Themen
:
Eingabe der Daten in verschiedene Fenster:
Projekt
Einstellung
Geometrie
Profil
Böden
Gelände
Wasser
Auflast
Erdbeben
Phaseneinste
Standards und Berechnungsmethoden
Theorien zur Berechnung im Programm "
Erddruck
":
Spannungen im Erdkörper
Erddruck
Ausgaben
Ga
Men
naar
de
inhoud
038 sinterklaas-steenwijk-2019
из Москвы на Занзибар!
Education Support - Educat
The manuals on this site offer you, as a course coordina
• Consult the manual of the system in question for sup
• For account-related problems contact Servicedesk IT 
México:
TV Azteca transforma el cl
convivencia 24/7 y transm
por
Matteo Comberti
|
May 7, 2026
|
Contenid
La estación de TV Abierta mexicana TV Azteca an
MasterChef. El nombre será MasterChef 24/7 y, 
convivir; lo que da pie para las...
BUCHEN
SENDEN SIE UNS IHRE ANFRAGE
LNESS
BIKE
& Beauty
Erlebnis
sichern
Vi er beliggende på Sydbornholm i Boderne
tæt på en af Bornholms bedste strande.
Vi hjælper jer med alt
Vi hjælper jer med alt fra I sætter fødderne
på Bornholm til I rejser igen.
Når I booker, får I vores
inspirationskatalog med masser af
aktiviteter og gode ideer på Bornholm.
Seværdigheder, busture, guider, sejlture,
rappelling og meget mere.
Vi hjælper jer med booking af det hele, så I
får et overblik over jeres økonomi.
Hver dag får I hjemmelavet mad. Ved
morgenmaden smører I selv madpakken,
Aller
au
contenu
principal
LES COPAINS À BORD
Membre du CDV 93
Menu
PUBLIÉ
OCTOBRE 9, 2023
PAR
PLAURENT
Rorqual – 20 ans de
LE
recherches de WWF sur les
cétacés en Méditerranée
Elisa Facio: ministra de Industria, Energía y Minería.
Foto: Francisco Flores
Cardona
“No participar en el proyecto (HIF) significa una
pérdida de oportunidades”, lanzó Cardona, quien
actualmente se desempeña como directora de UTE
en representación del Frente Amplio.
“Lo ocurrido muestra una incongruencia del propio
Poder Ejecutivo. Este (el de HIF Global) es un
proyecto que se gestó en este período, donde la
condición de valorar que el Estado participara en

****************************************

(PROBLEM STATEMENT): All of the material above should be reproduced exactly.

(FINISHED TASK):
Themen
:
Eingabe der Daten in verschiedene Fenster:
Projekt
Einstellung
Geometrie
Profil
Böden
Gelände
Wasser
Auflast
Erdbeben
Phaseneinste
Standards und Berechnungsmethoden
Theorien zur Berechnung im Programm "
Erddruck
":
Spannungen im Erdkörper
Erddruck
Ausgaben
Ga
Men
naar
de
inhoud
038 sinterklaas-steenwijk-2019
из Москвы на Занзибар!
Education Support - Educat
The manuals on this site offer you, as a course coordina
• Consult the manual of the system in question for sup
• For account-related problems contact Servicedesk IT 
México:
TV Azteca transforma el cl
convivencia 24/7 y transm
por
Matteo Comberti
|
May 7, 2026
|
Contenid
La estación de TV Abierta mexicana TV Azteca an
MasterChef. El nombre será MasterChef 24/7 y, 
convivir; lo que da pie para las...
BUCHEN
SENDEN SIE UNS IHRE ANFRAGE
LNESS
BIKE
& Beauty
Erlebnis
sichern
Vi er beliggende på Sydbornholm i Boderne
tæt på en af Bornholms bedste strande.
Vi hjælper jer med alt
Vi hjælper jer med alt fra I sætter fødderne
på Bornholm til I rejser igen.
Når I booker, får I vores
inspirationskatalog med masser af
aktiviteter og gode ideer på Bornholm.
Seværdigheder, busture, guider, sejlture,
rappelling og meget mere.
Vi hjælper jer med booking af det hele, så I
får et overblik over jeres økonomi.
Hver dag får I hjemmelavet mad. Ved
morgenmaden smører I selv madpakken,
Aller
au
contenu
principal
LES COPAINS À BORD
Membre du CDV 93
Menu
PUBLIÉ
OCTOBRE 9, 2023
PAR
PLAURENT
Rorqual – 20 ans de
LE
recherches de WWF sur les
cétacés en Méditerranée
Elisa Facio: ministra de Industria, Energía y Minería.
Foto: Francisco Flores
Cardona
“No participar en el proyecto (HIF) significa una
pérdida de oportunidades”, lanzó Cardona, quien
actualmente se desempeña como directora de UTE
en representación del Frente Amplio.
“Lo ocurrido muestra una incongruencia del propio
Poder Ejecutivo. Este (el de HIF Global) es un
proyecto que se gestó en este período, donde la
condición de valorar que el Estado participara en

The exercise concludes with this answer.